Ge moet vrolijk zijn op uw feest met uw zoon en uw dochter, uw knecht en uw dienstmaagd, met den leviet en den vreemde, den wees en de weduwe, die binnen uw poorten wonen.
15 Septem diebus Domino Deo tuo festa celebrabis in loco quem elegerit Dominus: benedicetque tibi Dominus Deus tuus in cunctis frugibus tuis, et in omni opere manuum tuarum, erisque in lætitia.
Zeven dagen lang zult ge feest vieren ter ere van Jahweh, uw God, op de plaats, die Jahweh zal uitverkiezen. Want Jahweh, uw God, zal u zegenen bij heel uw oogst en bij al het werk uwer handen; daarom moet ge vrolijk zijn.
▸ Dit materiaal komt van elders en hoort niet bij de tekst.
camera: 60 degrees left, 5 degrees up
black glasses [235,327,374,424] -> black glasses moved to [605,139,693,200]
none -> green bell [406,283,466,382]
16 Tribus vicibus per annum apparebit omne masculinum tuum in conspectu Domini Dei tui in loco quem elegerit: in sollemnitate azymorum, in sollemnitate hebdomadarum, et in sollemnitate tabernaculorum. Non apparebit ante Dominum vacuus:
Drie maal per jaar moeten alle mannen voor het aanschijn van Jahweh, uw God, verschijnen op de plaats, die Hij zal uitverkiezen: op het feest van de ongedesemde broden, op het feest der weken, en op het loofhuttenfeest. Maar men mag niet met lege handen voor Jahweh verschijnen;
17 sed offeret unusquisque secundum quod habuerit iuxta benedictionem Domini Dei sui, quam dederit ei.
doch iedereen moet geven naar vermogen en naar de zegen, die Jahweh, uw God, u geschonken heeft.
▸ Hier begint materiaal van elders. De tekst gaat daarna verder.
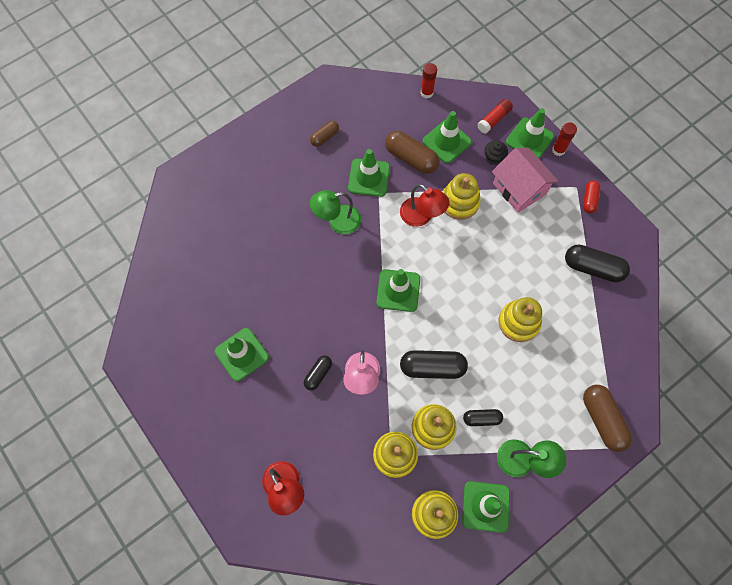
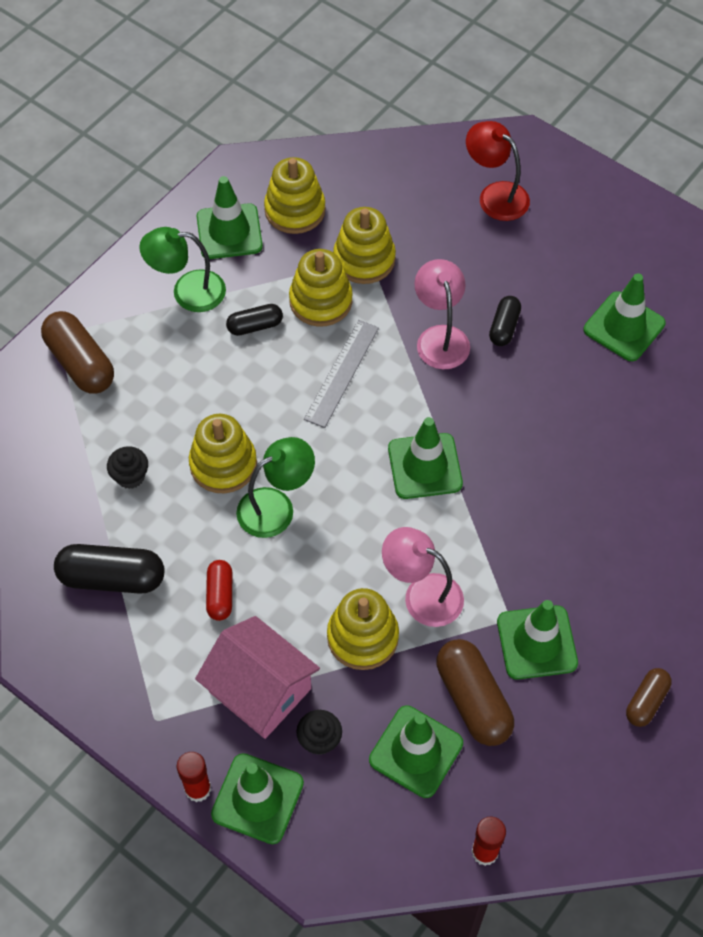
camera: 165 degrees right, 10 degrees down
green lamp [310,190,361,234] -> green lamp moved to [236,437,315,538]
brown capsule [385,131,439,174] -> brown capsule turned 45 degrees clockwise [436,639,514,746]
red lamp [400,184,450,227] -> pink lamp [382,527,464,627]
black capsule [400,350,468,379] -> grey ruler [304,320,379,428]
red glue stick [477,99,513,134] -> none
red capsule [583,180,600,213] -> red capsule moved to [206,560,232,621]
none -> black cupcake [107,446,148,489]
18 Iudices et magistros constitues in omnibus portis tuis, quas Dominus Deus tuus dederit tibi, per singulas tribus tuas: ut iudicent populum iusto iudicio,
Ge moet in al uw steden, die Jahweh, uw God, aan uw stammen zal geven, rechters en ambtslieden over u aanstellen, die voor het volk een rechtvaardig oordeel zullen vellen.
19 nec in alteram partem declinent. Non accipies personam, nec munera: quia munera excæcant oculos sapientum, et mutant verba iustorum.
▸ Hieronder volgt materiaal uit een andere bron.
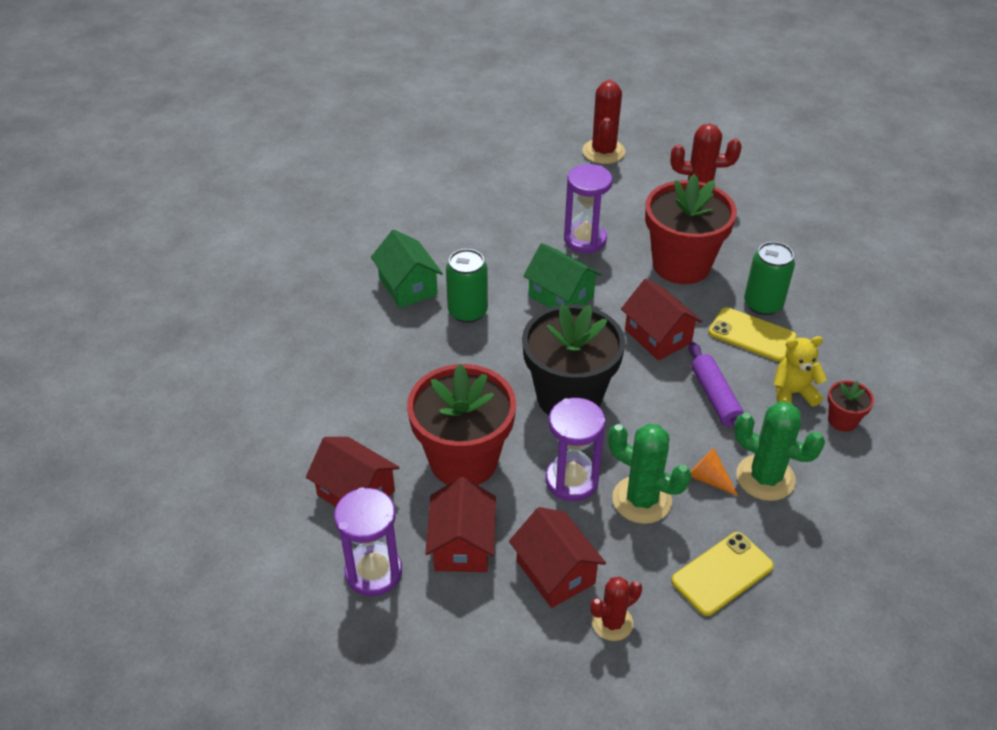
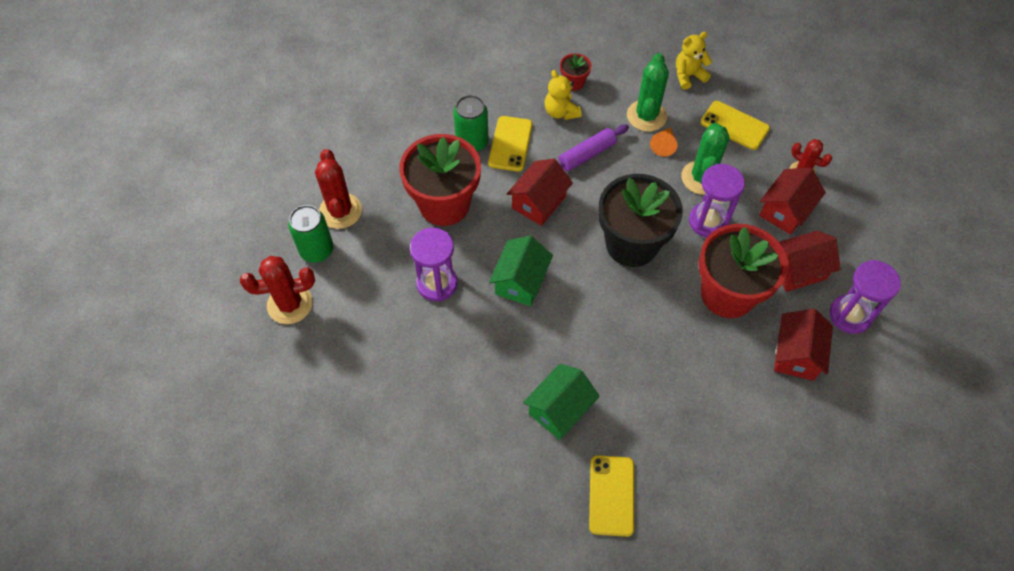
camera: 110 degrees left, 15 degrees up
green can [446,249,488,323] -> green can moved to [288,205,334,263]
none -> yellow phone [589,455,634,537]
none -> yellow teddy bear [676,32,712,90]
Ge moogt het recht niet verkrachten, geen aanzien van personen laten gelden, en geen geschenken aannemen; want geschenken verblinden de ogen der wijzen, en verdraaien de woorden der rechtvaardigen.
20 Iuste quod iustum est persequeris: ut vivas et possideas Terram, quam Dominus Deus tuus dederit tibi.
Voor gerechtigheid, en voor gerechtigheid alleen moet ge ijveren, opdat ge moogt leven en het land moogt bezitten, dat Jahweh, uw God, u gaat geven.
21 Non plantabis lucum, et omnem arborem iuxta altare Domini Dei tui.
Ge moogt geen gewijde bomen planten, van welke soort dan ook, naast het altaar van Jahweh, uw God, dat gij voor u zult bouwen,
22 Nec facies tibi, neque constitues statuam: quæ odit Dominus Deus tuus.
noch een wijsteen oprichten, want Jahweh, uw God, haat ze.